Spirides Financial got involved with the Blue Jays hotel project in Dunedin after being introduced to its developer, Doug Anderson.
The idea for the hotel came soon after the Blue Jays built a $100 million, 65-acre player development complex in Dunedin that includes six fields, a covered practice field and batting cages, as well sports science labs, training rooms and other amenities inside a 115,000-square-foot building. Just a couple of miles away is the team’s 5,500-seat spring training and minor league stadium, TD Ballpark.
The team has held spring training in the Pinellas County city since 1977.
With the training complex complete, the team began looking for a place for its players to stay when they came town, whether to train, practice, play or get back in shape.
What Anderson, who runs Coastal ICF Construction Services Inc., came up with is a 90-room hotel on the Dunedin Causeway. The space will be mostly used by players, though there will be some room for the public.
The hotel itself will be two different buildings built on separate locations and in phases. According to a city staff report on the proposal, the hotel will be built at 491 Causeway Blvd. and 469 Causeway Blvd. The properties are adjoining and are a total of 1.6 acres. The top two floors of the complex will be for guests, while the ground floor will be for parking.
Spirides says construction began earlier this year on the smaller of the two buildings, the Grant Street Inn, and work on the second, the J Hotel, will begin soon. Each will share standard amenities like a pool, dining area and fitness center along with upscale finishes, furnishings, security, and technology.
Spirides got involved in the deal when he met Anderson. “Because we specialize in financing hotel projects nationwide, and we’re based here in the Tampa Bay area, we were introduced,” he says.
What followed was a months-long relationship that began with a long series of meetings while Spirides’ did his due diligence, asking about details, hunting down documentation on the transaction, looking at the developer’s financial capabilities and credit as well conducting feasibility studies.
Just because a Major League Baseball team was involved with the project, didn’t make it any easier to find the financing. On a national scale, the hotel financing sector is tightening, a byproduct of rising interest rates and recessionary worries.
But it did help in one solid, unexpected way.
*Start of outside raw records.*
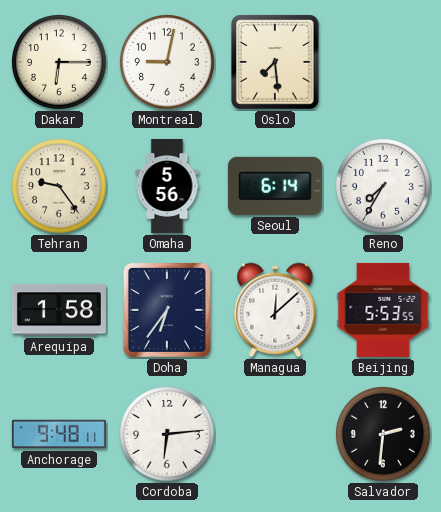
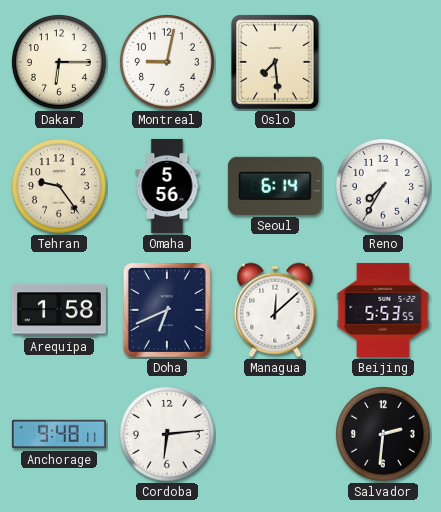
Doha: 6:36 -> 6:41
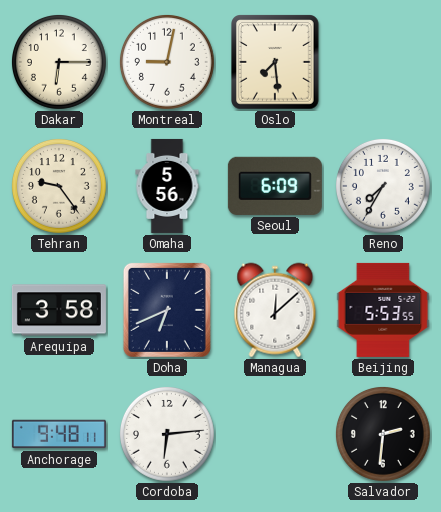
Seoul: 6:14 -> 6:09
Arequipa: 1:58 -> 3:58
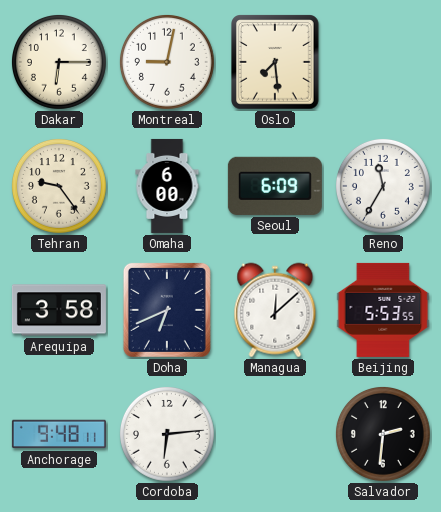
Omaha: 5:56 -> 6:00
Reno: 7:35 -> 11:35
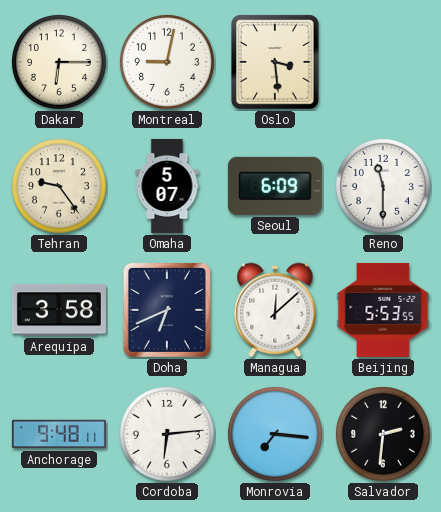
Oslo: 7:29 -> 3:29
Omaha: 6:00 -> 5:07
Reno: 11:35 -> 11:30
Monrovia: none -> 7:16
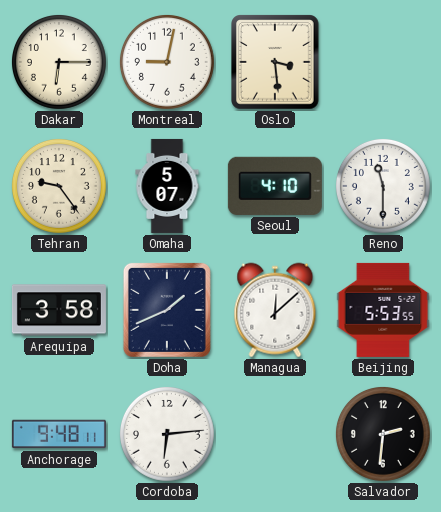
Seoul: 6:09 -> 4:10
Doha: 6:41 -> 1:41
Monrovia: 7:16 -> none
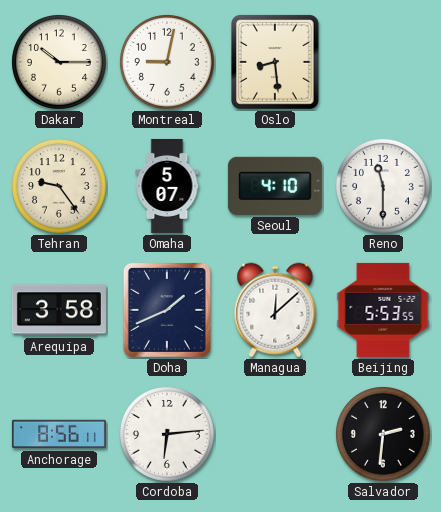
Dakar: 6:15 -> 10:15
Oslo: 3:29 -> 8:29
Anchorage: 9:48 -> 8:56
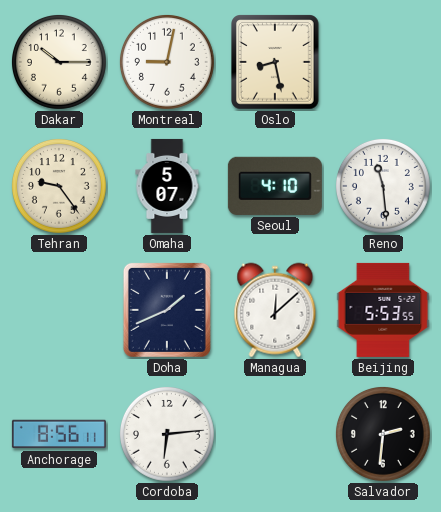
Oslo: 8:29 -> 8:28
Reno: 11:30 -> 11:29
Arequipa: 3:58 -> none
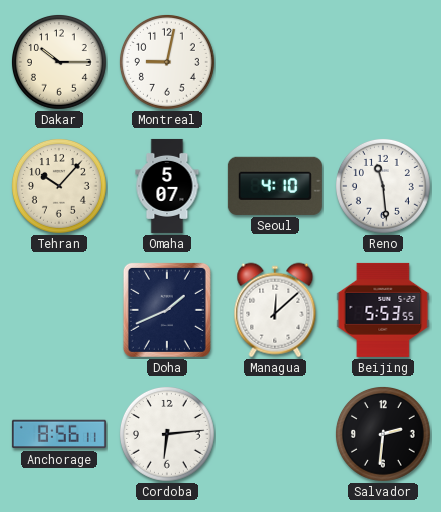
Oslo: 8:28 -> none
Tehran: 9:24 -> 10:07
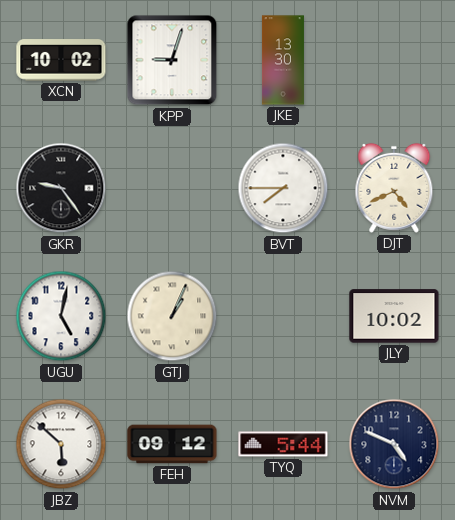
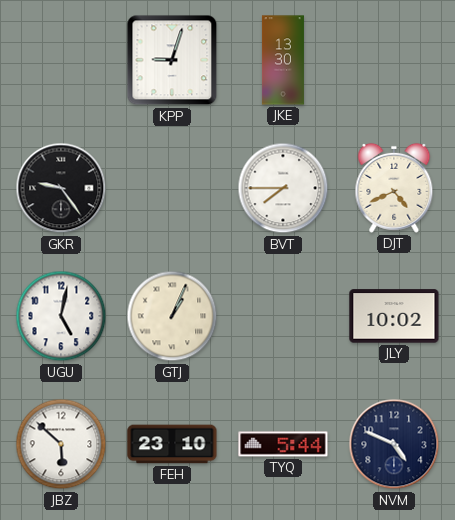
XCN: 10:02 -> none
FEH: 09:12 -> 23:10
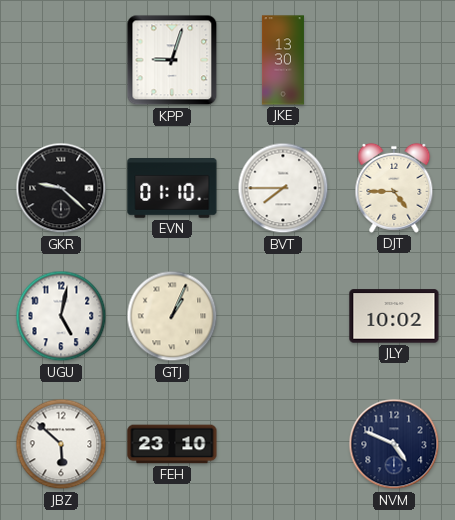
GKR: 9:24 -> 9:22
EVN: none -> 01:10
DJT: 4:41 -> 4:45
TYQ: 5:44 -> none
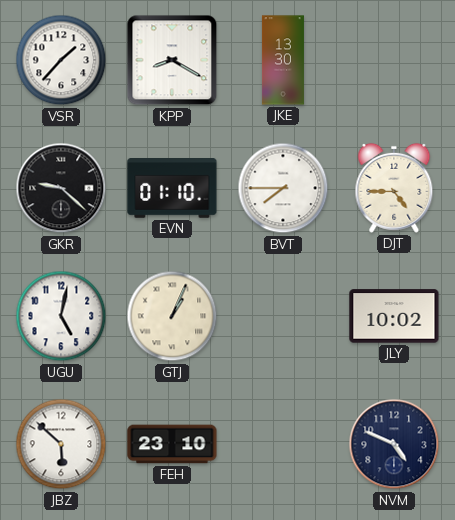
VSR: none -> 1:37
KPP: 9:03 -> 8:20
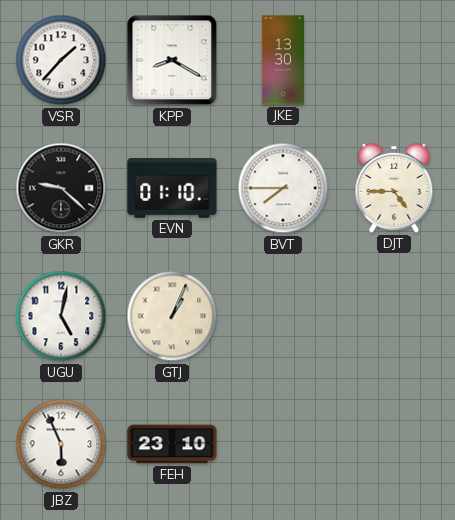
JLY: 10:02 -> none
JBZ: 5:52 -> 5:56
NVM: 4:49 -> none
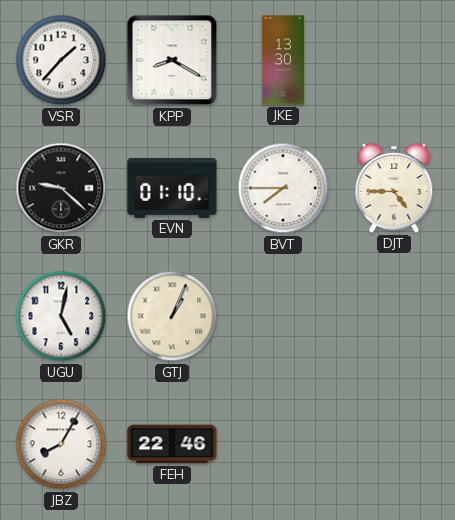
JBZ: 5:56 -> 8:05
FEH: 23:10 -> 22:46
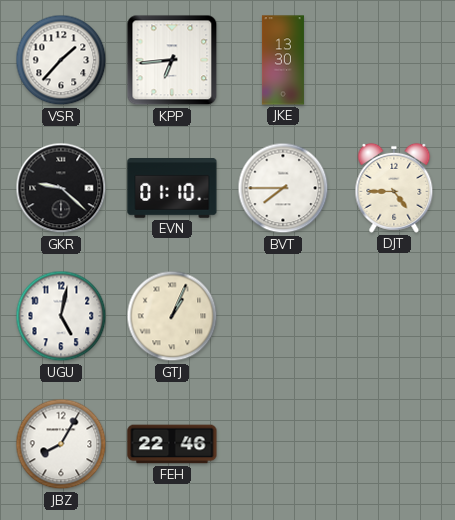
KPP: 8:20 -> 6:44
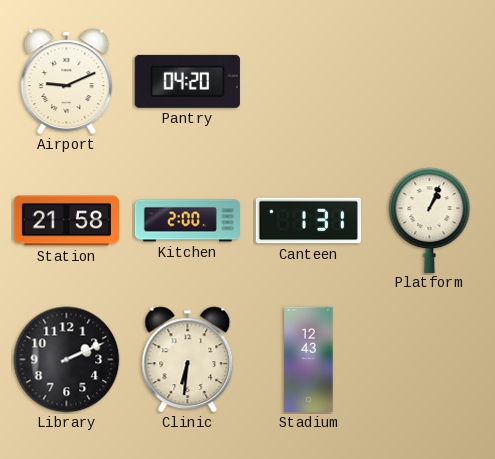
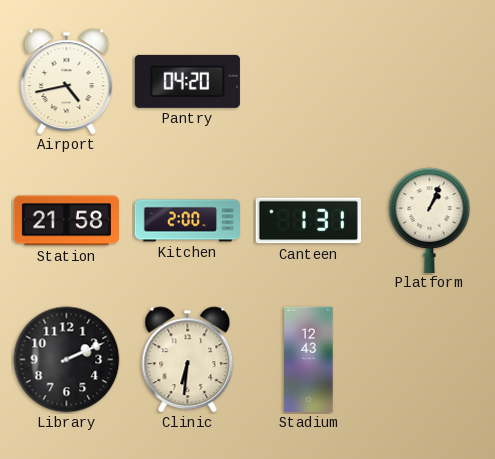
Airport: 9:11 -> 4:43
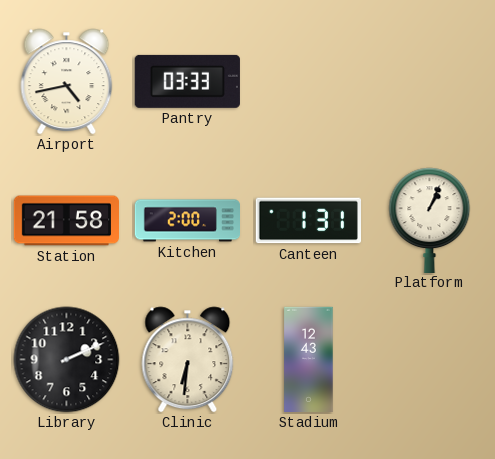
Pantry: 04:20 -> 03:33
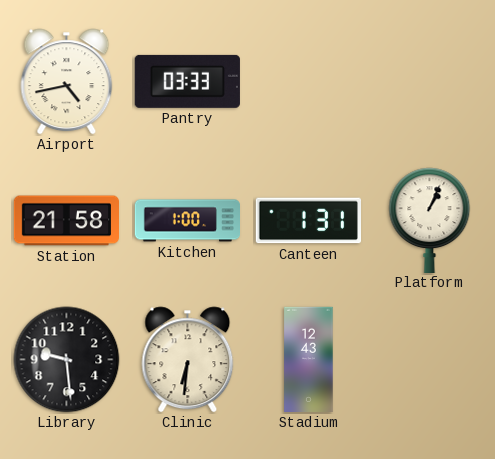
Kitchen: 2:00 -> 1:00
Library: 2:11 -> 9:29
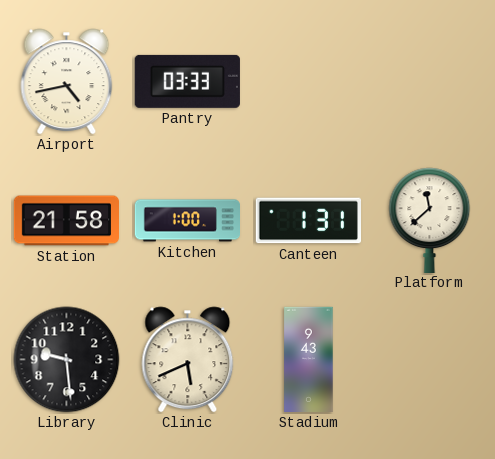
Platform: 1:04 -> 11:38
Clinic: 6:31 -> 5:41
Stadium: 12:43 -> 9:43
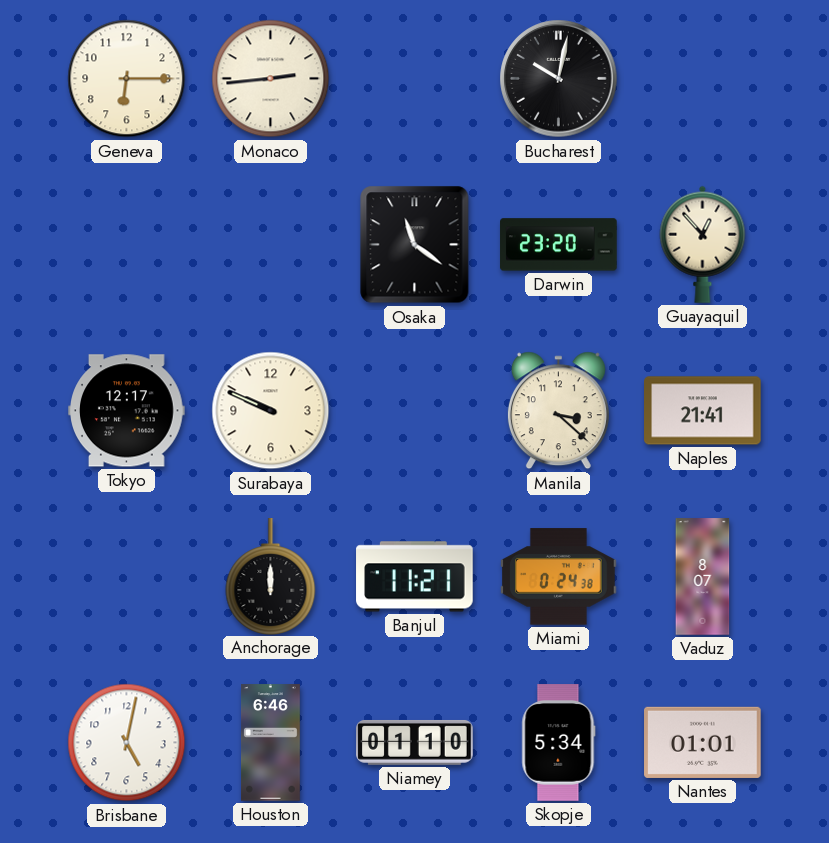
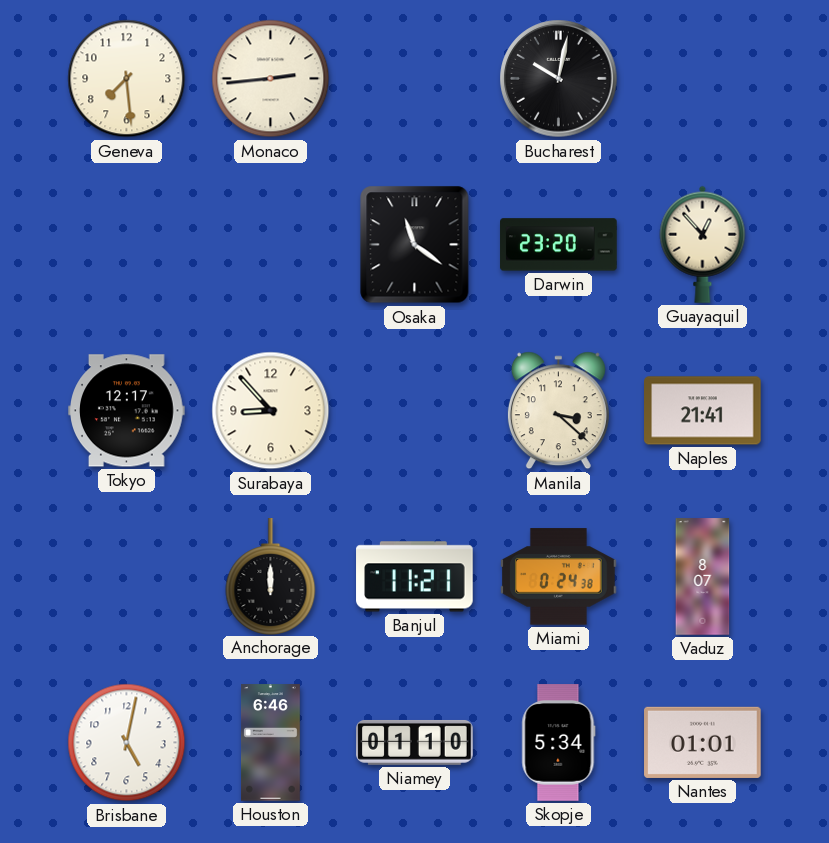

Spirides compares the Blue Jays’ involvement to the relationship airlines have with hotels near airports. With crews coming in and out every day, most airlines contract with hotels at airports for blocks of rooms negotiated at bulk rates. This guarantees fight crews rooms then need and provides hotel owners consistent revenue.
The deal the Blue Jays have with Anderson is similar in that the team has signed a contract guaranteeing and securing major blocks for years to come.
Having the guaranteed revenue for a number of years helped banks get to yes faster.
What Spirides found for the developer is a construction-to-permanent mortgage financing package with a bank in the Midwest for 20 years at 1 point over prime.
“Really, at the end of the day,” he says. “It’s just a typical hotel development financing opportunity for banks and the fundamentals were there.”